Data listing:
· · · ·
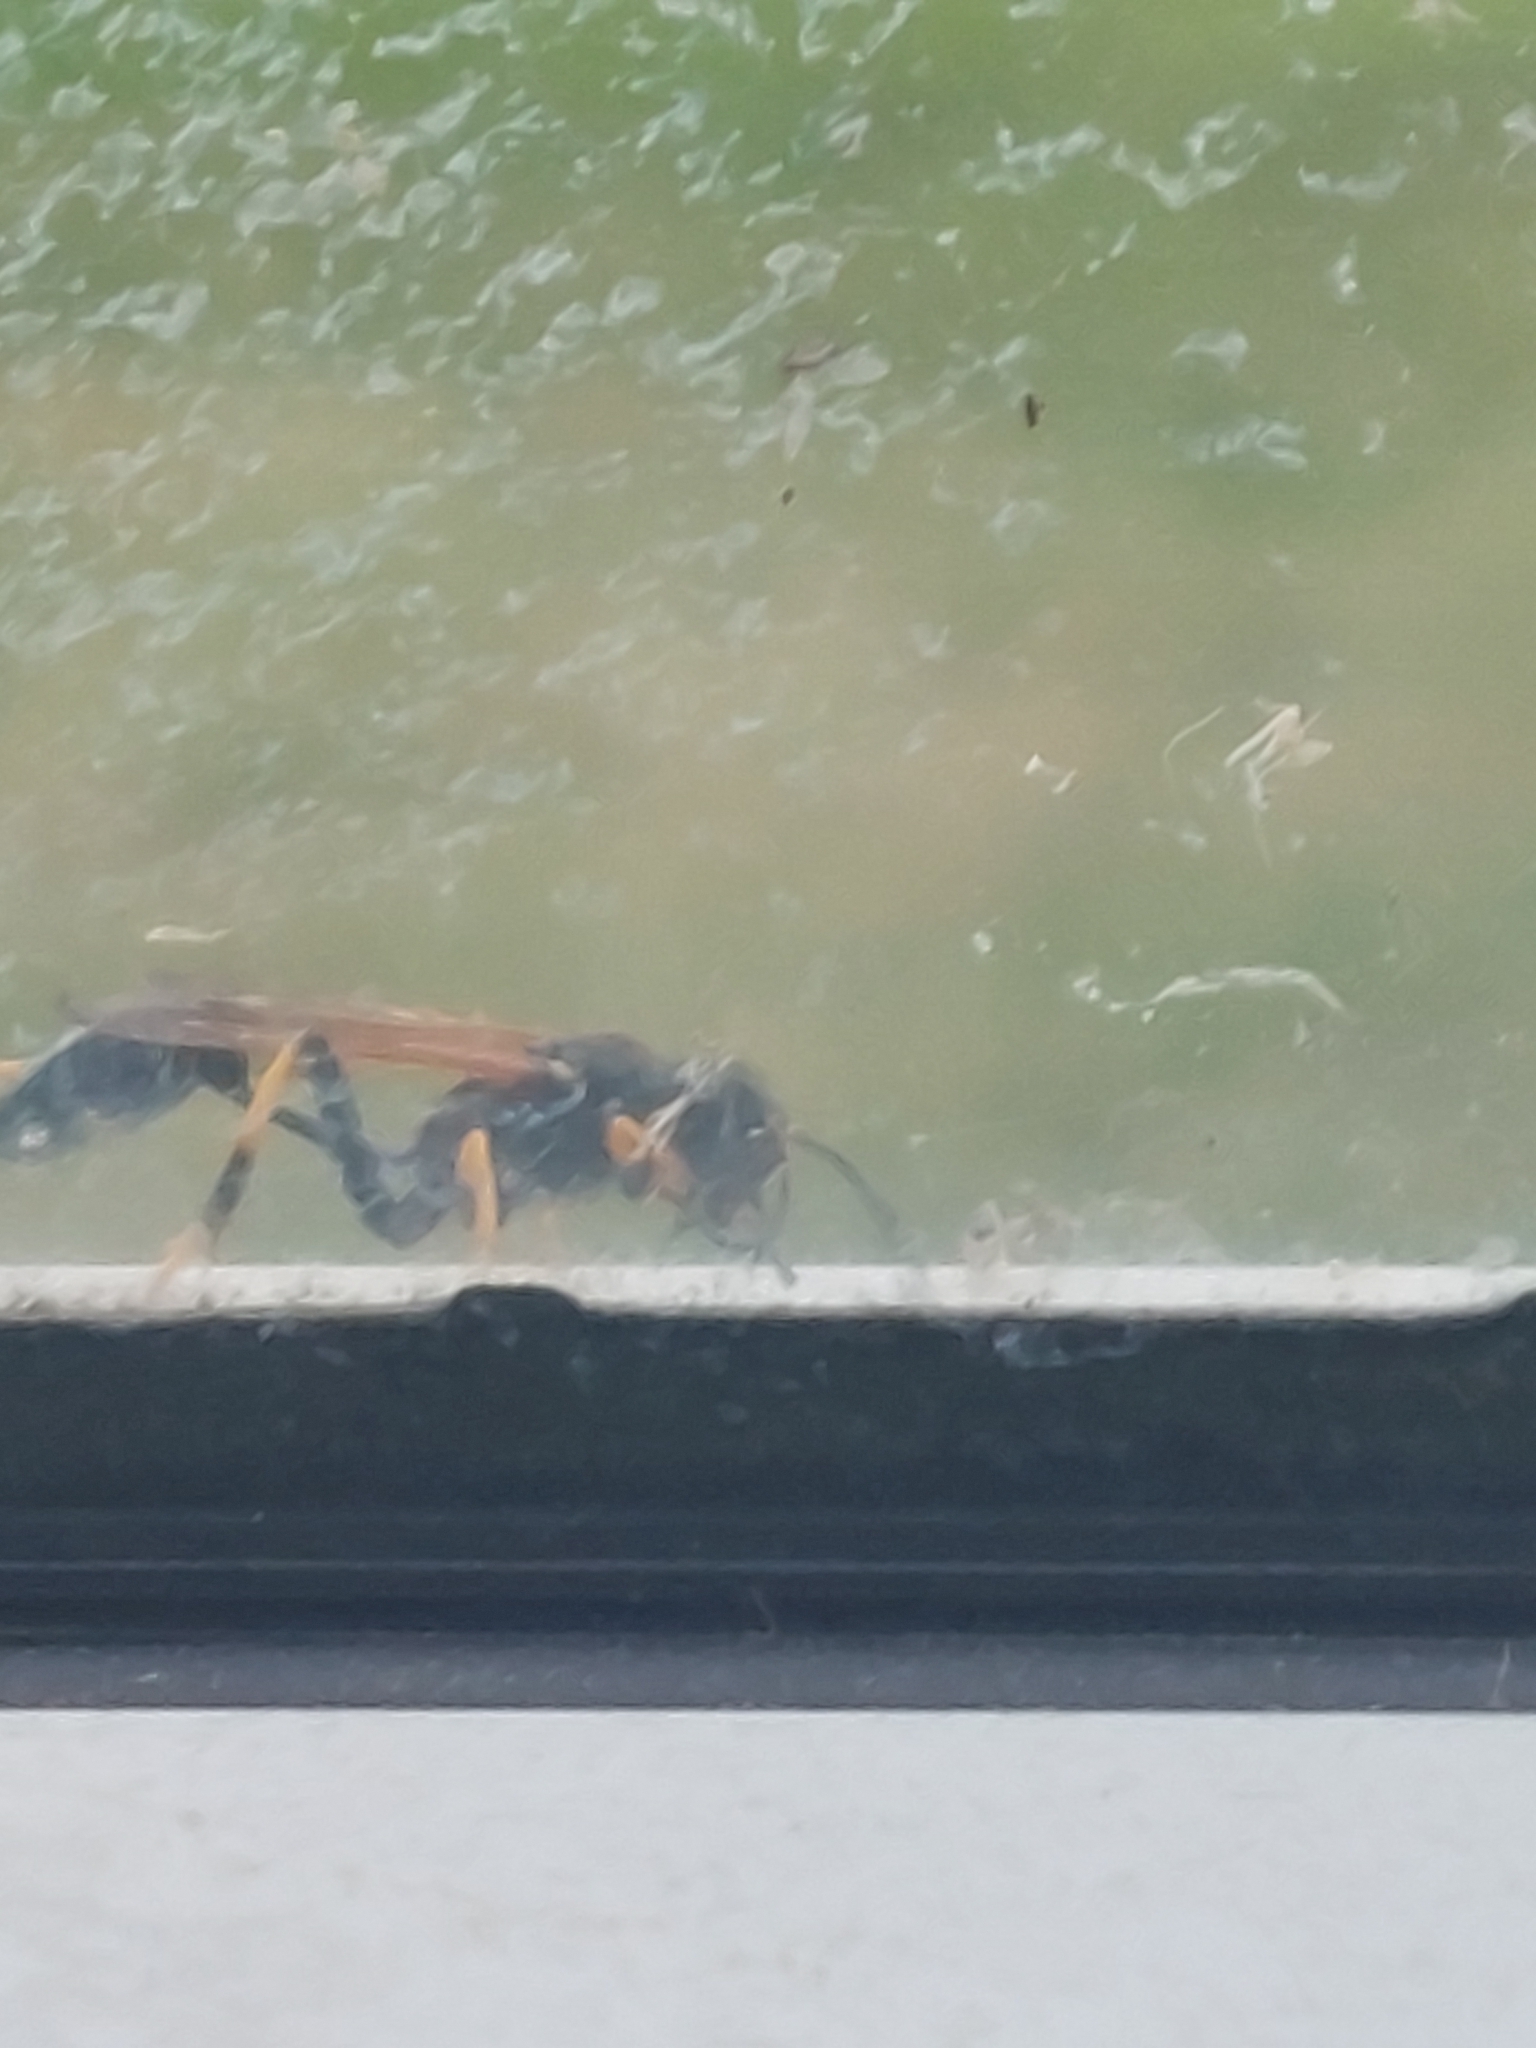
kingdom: Animalia
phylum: Arthropoda
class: Insecta
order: Hymenoptera
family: Sphecidae
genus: Sceliphron
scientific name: Sceliphron caementarium
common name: Mud dauber
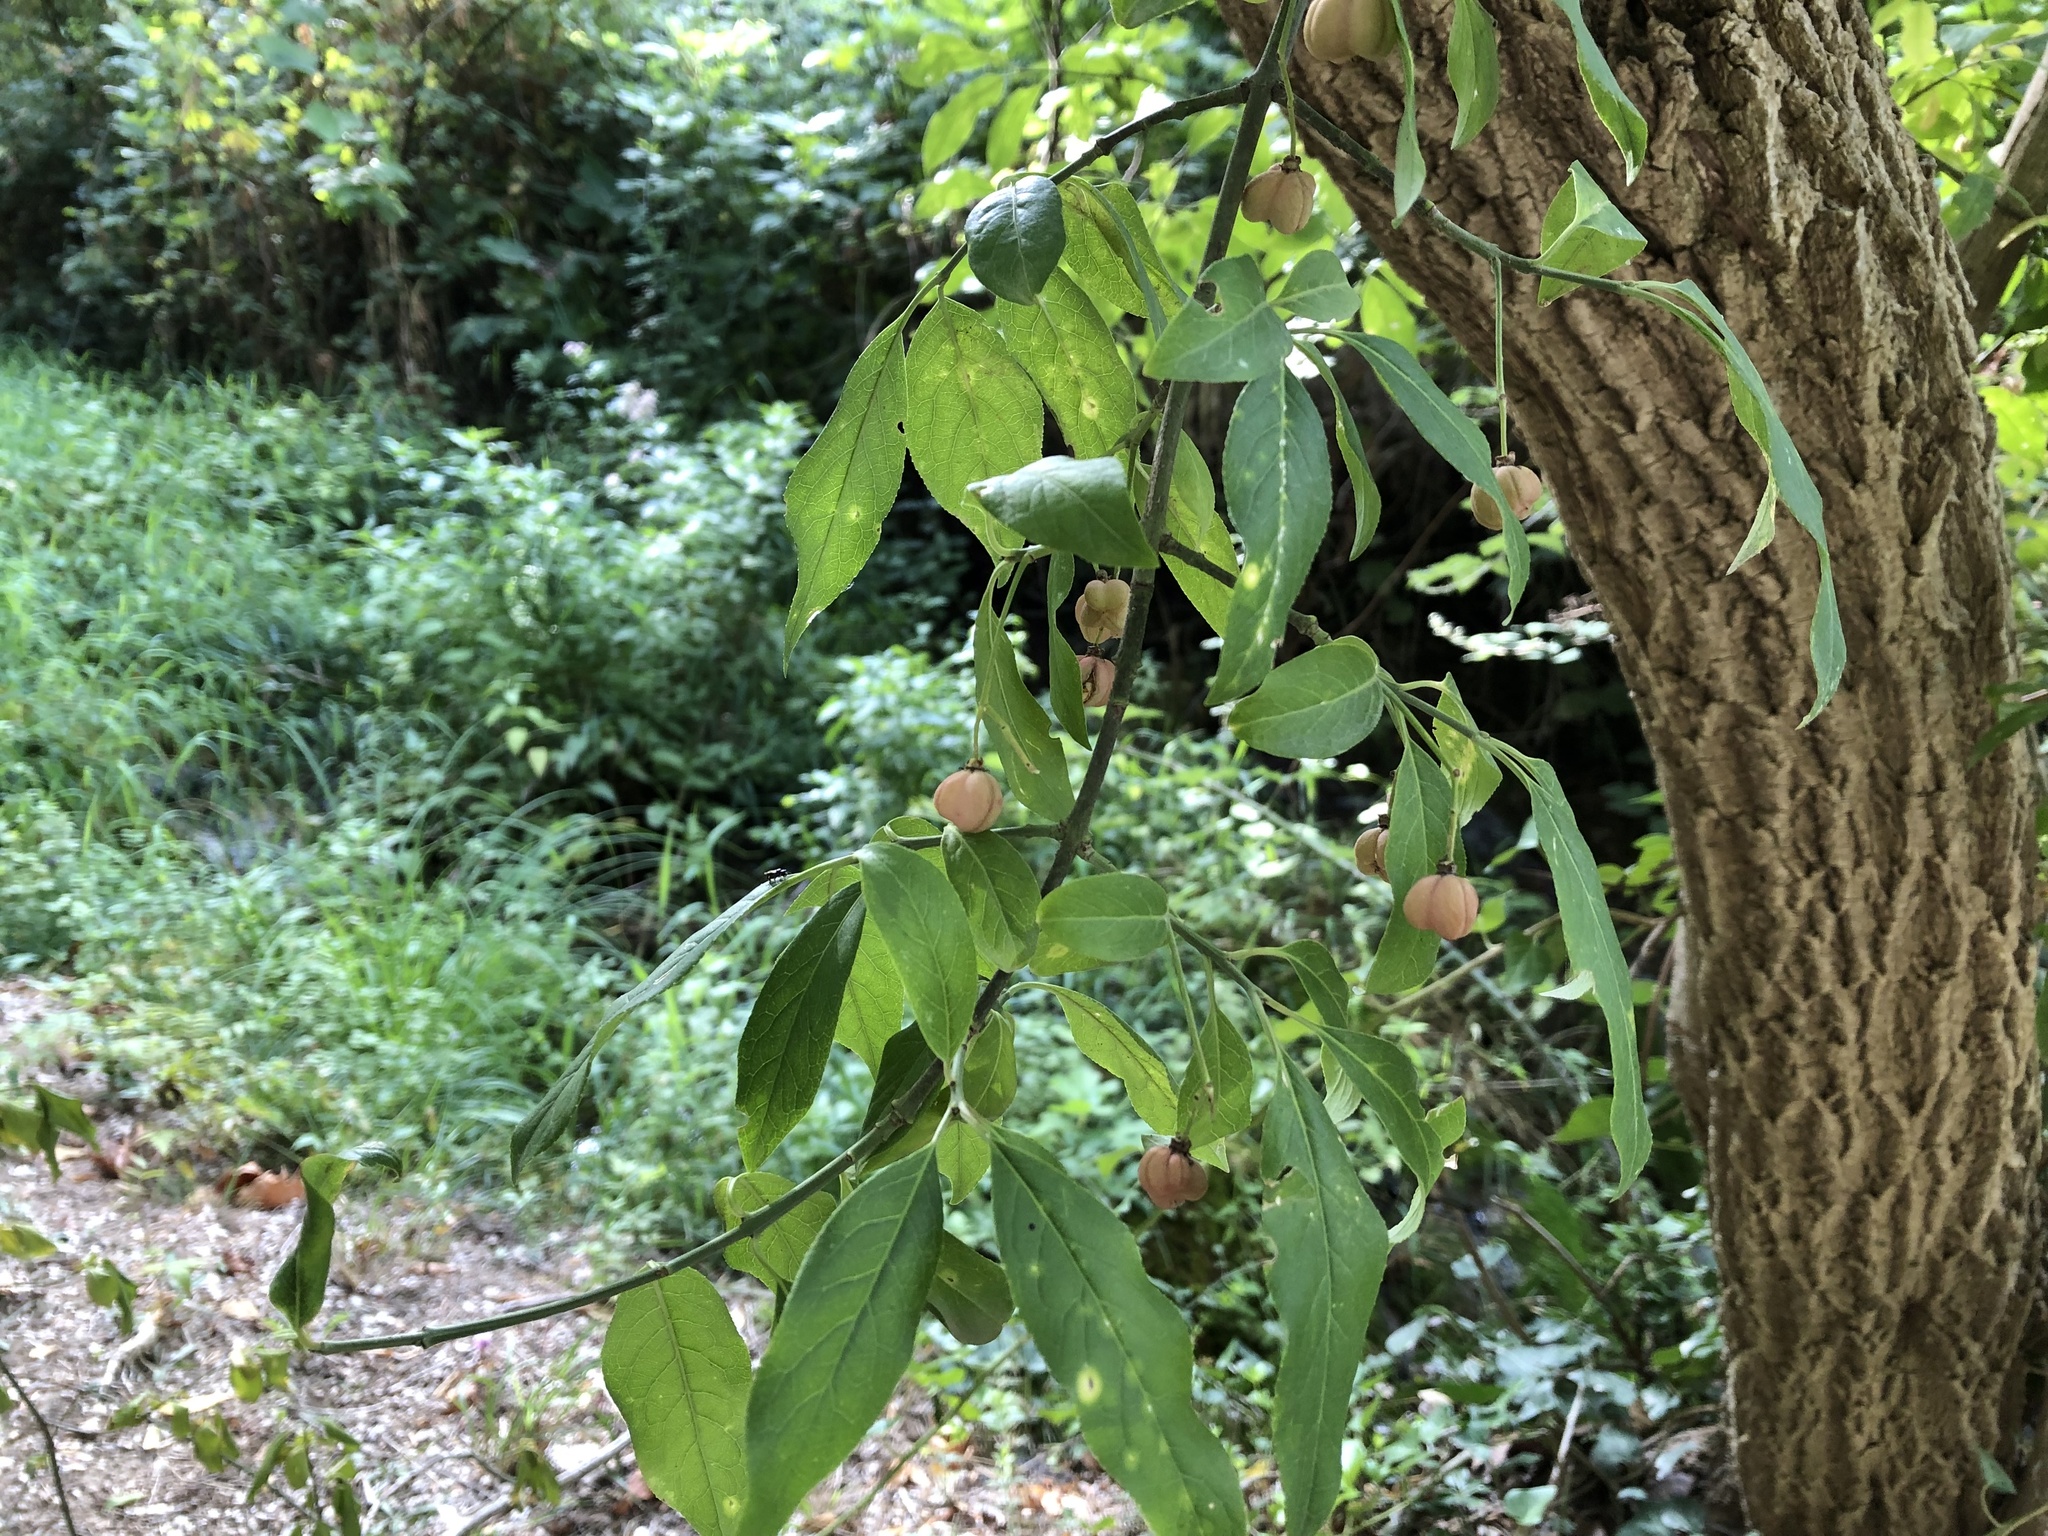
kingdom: Plantae
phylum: Tracheophyta
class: Magnoliopsida
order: Celastrales
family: Celastraceae
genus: Euonymus
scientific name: Euonymus europaeus
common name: Spindle
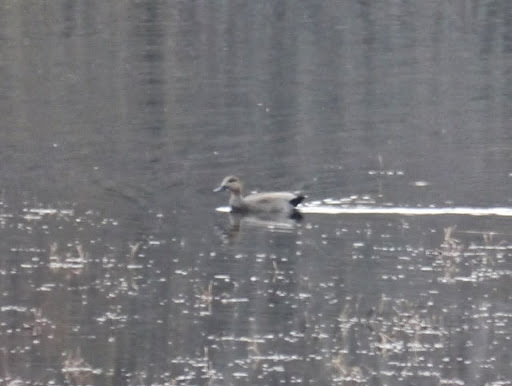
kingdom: Animalia
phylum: Chordata
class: Aves
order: Anseriformes
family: Anatidae
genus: Mareca
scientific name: Mareca strepera
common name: Gadwall
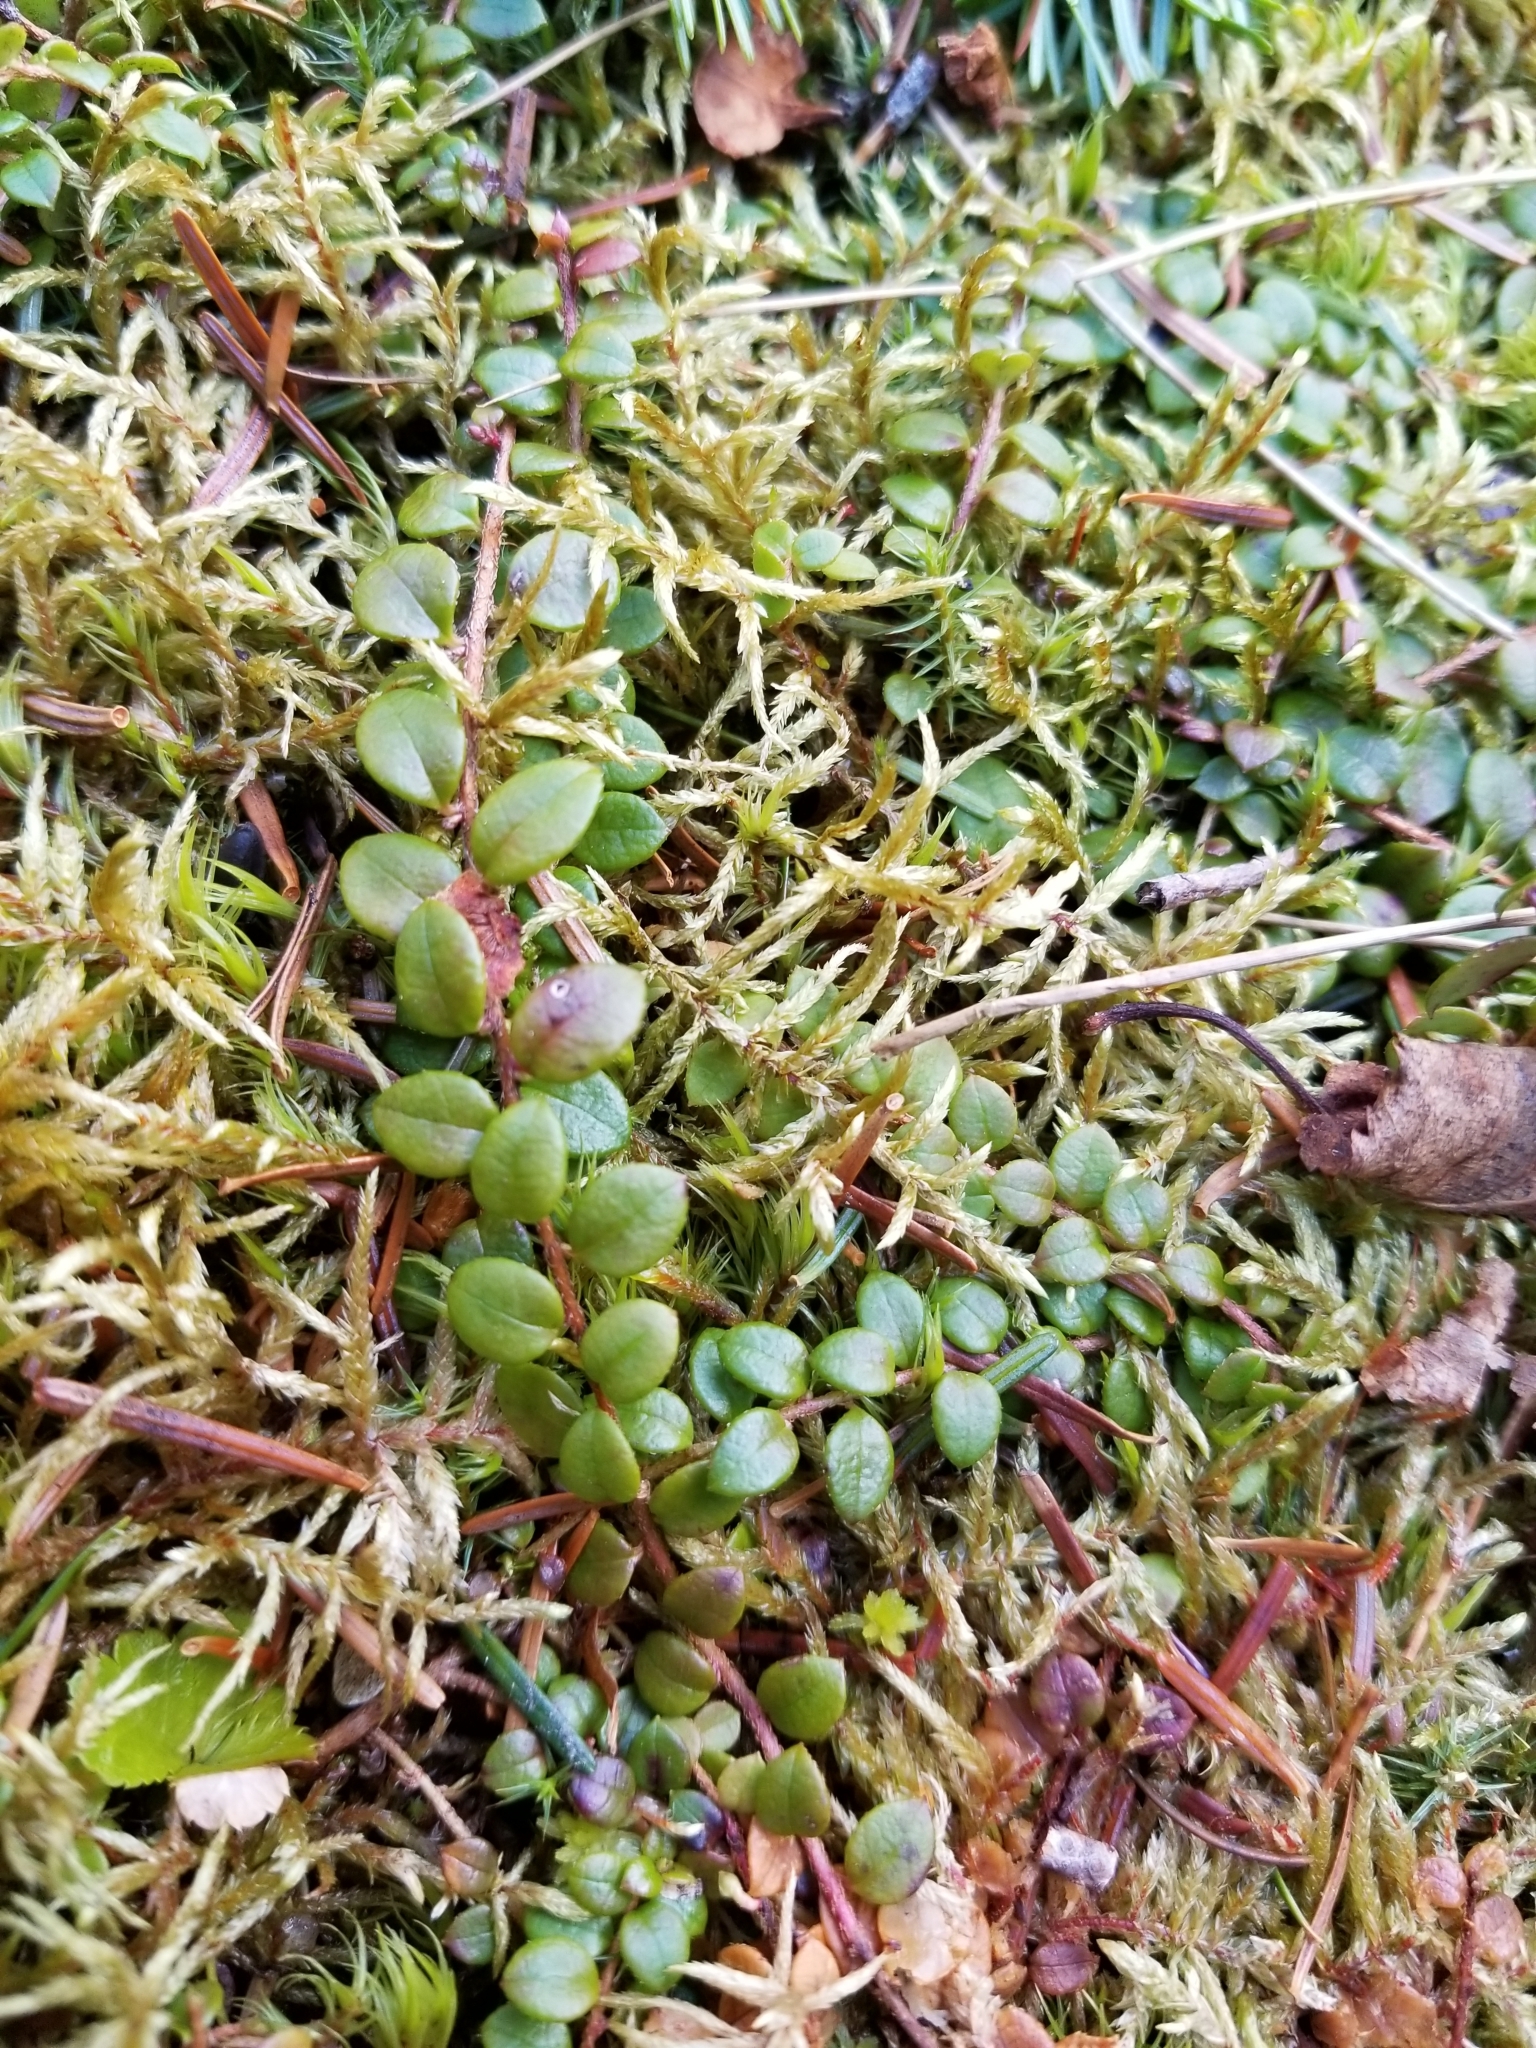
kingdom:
· · · ·
Goal of the exercise: Write out every line of the listing above word for word, leaving the pictures out.

Solution below:
kingdom: Animalia
phylum: Arthropoda
class: Insecta
order: Hymenoptera
family: Sphecidae
genus: Sceliphron
scientific name: Sceliphron caementarium
common name: Mud dauber
kingdom: Plantae
phylum: Tracheophyta
class: Magnoliopsida
order: Celastrales
family: Celastraceae
genus: Euonymus
scientific name: Euonymus europaeus
common name: Spindle
kingdom: Animalia
phylum: Chordata
class: Aves
order: Anseriformes
family: Anatidae
genus: Mareca
scientific name: Mareca strepera
common name: Gadwall
kingdom:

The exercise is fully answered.